You could make millions! :)

------
bunkat
Disappointed - I thought this was going to be an honest review about sock
puppets. I was hoping to see how well our mascot fared (<http://bidkat.com>)
;)

------
yoduh
Hypothesis: Yelp relies on blackmail.

Disprove it.

------
001sky
Sock Puppets. Tech Crunch: Completely Worthless or Only Mostly Worthless?
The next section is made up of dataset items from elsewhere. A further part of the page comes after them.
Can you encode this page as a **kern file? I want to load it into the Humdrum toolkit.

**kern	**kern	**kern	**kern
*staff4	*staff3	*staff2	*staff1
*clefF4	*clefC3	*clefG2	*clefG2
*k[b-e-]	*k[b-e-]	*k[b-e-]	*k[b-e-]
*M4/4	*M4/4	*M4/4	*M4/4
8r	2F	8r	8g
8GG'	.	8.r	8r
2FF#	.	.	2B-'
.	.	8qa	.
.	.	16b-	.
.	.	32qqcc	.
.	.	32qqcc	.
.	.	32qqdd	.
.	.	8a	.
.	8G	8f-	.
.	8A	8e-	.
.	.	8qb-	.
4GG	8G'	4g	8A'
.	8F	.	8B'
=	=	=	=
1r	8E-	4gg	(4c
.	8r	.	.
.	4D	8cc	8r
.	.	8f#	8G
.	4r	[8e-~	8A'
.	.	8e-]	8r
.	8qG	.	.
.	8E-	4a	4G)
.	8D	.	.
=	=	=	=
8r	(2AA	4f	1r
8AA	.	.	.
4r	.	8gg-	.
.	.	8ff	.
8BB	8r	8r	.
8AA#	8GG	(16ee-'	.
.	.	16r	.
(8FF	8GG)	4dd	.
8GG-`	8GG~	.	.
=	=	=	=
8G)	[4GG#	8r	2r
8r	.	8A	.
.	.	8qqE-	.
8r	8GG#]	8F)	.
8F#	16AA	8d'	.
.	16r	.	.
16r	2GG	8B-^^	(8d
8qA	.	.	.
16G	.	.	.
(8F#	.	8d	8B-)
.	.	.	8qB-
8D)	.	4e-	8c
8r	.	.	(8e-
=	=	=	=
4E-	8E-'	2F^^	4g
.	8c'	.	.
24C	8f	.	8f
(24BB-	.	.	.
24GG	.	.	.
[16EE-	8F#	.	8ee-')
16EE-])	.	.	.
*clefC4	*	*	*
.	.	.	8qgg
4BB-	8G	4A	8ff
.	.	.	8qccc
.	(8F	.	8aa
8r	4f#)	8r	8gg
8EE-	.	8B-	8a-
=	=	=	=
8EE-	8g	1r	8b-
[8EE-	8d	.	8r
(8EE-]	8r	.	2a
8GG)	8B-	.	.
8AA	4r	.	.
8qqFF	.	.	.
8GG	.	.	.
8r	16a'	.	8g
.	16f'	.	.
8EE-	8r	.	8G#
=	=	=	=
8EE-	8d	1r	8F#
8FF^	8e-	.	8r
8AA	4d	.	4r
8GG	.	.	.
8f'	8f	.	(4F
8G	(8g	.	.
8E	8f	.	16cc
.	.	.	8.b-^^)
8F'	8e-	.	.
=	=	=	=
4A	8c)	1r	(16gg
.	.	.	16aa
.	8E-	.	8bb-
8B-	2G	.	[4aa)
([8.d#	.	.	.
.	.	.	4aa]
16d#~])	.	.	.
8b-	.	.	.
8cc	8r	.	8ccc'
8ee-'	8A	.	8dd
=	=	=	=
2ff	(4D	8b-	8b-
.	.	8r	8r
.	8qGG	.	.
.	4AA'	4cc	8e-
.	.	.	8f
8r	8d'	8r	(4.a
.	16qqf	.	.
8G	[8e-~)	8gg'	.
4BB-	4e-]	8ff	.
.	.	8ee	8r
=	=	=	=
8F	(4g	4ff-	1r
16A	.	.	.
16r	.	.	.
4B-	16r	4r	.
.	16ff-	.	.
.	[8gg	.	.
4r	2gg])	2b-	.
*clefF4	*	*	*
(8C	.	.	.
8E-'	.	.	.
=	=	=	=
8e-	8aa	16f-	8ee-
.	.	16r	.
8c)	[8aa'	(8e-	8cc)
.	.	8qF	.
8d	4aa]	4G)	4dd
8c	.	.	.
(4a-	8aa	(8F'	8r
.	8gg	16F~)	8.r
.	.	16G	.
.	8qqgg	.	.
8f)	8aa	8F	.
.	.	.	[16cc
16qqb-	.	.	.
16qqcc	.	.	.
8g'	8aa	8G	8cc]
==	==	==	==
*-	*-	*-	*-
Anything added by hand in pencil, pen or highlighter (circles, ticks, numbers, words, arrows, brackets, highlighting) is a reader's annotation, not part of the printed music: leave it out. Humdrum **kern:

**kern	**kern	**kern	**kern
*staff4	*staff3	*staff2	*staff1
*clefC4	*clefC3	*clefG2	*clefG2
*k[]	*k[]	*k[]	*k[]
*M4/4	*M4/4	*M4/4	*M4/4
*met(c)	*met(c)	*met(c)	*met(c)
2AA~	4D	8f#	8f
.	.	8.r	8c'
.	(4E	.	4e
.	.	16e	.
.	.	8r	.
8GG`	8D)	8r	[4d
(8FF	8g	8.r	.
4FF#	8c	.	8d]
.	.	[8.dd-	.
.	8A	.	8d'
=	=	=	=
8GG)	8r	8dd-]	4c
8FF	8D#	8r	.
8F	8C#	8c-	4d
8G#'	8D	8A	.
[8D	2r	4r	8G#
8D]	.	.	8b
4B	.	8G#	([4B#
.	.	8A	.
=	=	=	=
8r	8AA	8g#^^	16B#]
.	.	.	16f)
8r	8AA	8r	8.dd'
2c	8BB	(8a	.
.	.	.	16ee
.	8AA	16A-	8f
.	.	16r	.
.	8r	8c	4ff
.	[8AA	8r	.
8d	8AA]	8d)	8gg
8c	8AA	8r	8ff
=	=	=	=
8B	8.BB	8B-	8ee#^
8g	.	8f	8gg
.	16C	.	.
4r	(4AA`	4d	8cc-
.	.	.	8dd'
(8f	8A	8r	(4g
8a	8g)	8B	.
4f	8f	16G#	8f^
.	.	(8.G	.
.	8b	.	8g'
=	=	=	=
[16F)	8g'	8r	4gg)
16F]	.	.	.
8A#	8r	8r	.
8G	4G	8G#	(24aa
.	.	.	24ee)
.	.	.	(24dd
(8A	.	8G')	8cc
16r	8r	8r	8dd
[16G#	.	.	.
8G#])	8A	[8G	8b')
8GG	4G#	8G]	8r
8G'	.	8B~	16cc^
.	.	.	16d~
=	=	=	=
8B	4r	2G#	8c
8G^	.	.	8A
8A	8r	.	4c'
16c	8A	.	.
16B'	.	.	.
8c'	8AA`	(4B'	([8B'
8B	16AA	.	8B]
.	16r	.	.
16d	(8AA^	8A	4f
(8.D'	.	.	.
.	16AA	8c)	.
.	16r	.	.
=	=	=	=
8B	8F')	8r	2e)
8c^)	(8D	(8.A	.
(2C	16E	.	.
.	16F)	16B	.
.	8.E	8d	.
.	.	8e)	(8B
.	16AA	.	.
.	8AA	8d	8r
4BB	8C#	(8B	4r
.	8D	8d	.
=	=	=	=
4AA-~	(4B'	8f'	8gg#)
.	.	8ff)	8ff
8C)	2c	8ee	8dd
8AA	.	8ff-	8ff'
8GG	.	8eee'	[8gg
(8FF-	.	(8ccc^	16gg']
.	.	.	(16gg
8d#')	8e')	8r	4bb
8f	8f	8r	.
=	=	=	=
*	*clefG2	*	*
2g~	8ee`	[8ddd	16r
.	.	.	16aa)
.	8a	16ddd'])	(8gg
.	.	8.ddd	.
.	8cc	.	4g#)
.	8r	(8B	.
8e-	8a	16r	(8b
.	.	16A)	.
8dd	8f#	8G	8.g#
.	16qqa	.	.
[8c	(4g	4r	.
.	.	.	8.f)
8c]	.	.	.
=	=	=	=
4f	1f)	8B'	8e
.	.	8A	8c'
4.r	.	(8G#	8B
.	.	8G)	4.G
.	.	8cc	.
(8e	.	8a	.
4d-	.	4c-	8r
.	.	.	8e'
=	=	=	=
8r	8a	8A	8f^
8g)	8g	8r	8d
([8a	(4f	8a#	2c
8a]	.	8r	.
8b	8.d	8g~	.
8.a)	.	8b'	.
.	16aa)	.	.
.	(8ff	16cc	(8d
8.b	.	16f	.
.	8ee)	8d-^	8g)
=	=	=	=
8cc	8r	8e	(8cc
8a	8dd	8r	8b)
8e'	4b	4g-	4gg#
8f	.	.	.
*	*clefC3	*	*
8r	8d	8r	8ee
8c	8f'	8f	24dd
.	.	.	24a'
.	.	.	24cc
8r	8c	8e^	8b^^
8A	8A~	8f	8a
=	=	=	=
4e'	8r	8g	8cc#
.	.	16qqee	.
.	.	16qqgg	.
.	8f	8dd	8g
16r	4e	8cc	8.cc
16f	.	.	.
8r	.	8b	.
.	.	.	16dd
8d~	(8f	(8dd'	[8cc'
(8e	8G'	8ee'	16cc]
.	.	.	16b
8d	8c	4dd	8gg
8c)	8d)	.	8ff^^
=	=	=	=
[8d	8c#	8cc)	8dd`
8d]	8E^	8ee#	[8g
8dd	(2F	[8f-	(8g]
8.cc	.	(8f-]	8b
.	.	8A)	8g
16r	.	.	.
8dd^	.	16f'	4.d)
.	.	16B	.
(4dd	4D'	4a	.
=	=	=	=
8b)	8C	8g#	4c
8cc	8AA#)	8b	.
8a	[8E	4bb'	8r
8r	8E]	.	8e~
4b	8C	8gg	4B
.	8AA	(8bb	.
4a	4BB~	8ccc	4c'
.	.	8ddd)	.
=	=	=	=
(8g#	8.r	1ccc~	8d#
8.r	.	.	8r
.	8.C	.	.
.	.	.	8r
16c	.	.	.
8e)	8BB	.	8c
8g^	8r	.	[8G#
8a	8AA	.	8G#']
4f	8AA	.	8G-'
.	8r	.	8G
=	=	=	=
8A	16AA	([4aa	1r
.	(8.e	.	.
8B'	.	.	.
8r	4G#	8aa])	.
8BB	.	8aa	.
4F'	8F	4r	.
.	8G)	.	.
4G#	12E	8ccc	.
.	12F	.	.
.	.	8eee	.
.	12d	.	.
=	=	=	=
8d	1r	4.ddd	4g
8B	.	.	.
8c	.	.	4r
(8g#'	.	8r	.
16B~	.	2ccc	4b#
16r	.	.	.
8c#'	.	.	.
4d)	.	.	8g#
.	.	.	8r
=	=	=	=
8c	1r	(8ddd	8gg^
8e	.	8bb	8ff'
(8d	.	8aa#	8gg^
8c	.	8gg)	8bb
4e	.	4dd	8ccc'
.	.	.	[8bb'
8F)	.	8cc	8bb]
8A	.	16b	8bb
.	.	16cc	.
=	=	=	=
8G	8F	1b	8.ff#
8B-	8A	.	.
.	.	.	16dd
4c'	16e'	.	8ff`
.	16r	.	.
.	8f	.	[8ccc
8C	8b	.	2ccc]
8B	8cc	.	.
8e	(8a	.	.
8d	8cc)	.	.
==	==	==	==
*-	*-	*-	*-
Seriously, though. Every source with a grain of salt.[1,2]

______________

[1] <http://paulgraham.com/submarine.html>: _"If anyone is dishonest,
it's...reporters. The main reason PR firms exist is that reporters are lazy.
Or, to put it more nicely, overworked. Really they ought to be out there
digging up stories for themselves. But it's so tempting to sit in their
offices and let PR firms bring the stories to them."_

[2] That's not a knock on this submission. If anything, just an application
what we learned inside (ie,its principles). Or, as the author un-ironically
notes, _"Even the honest reviews are mostly written by people who are
stupid..."_. That sounds fair and objective, right?

------
quomopete
only somewhat. But techcrunch cant think outside of superlative and hyperbole.

------
agpen
"Real Actors Reading Yelp Reviews" justifies any amount of sock puppetry.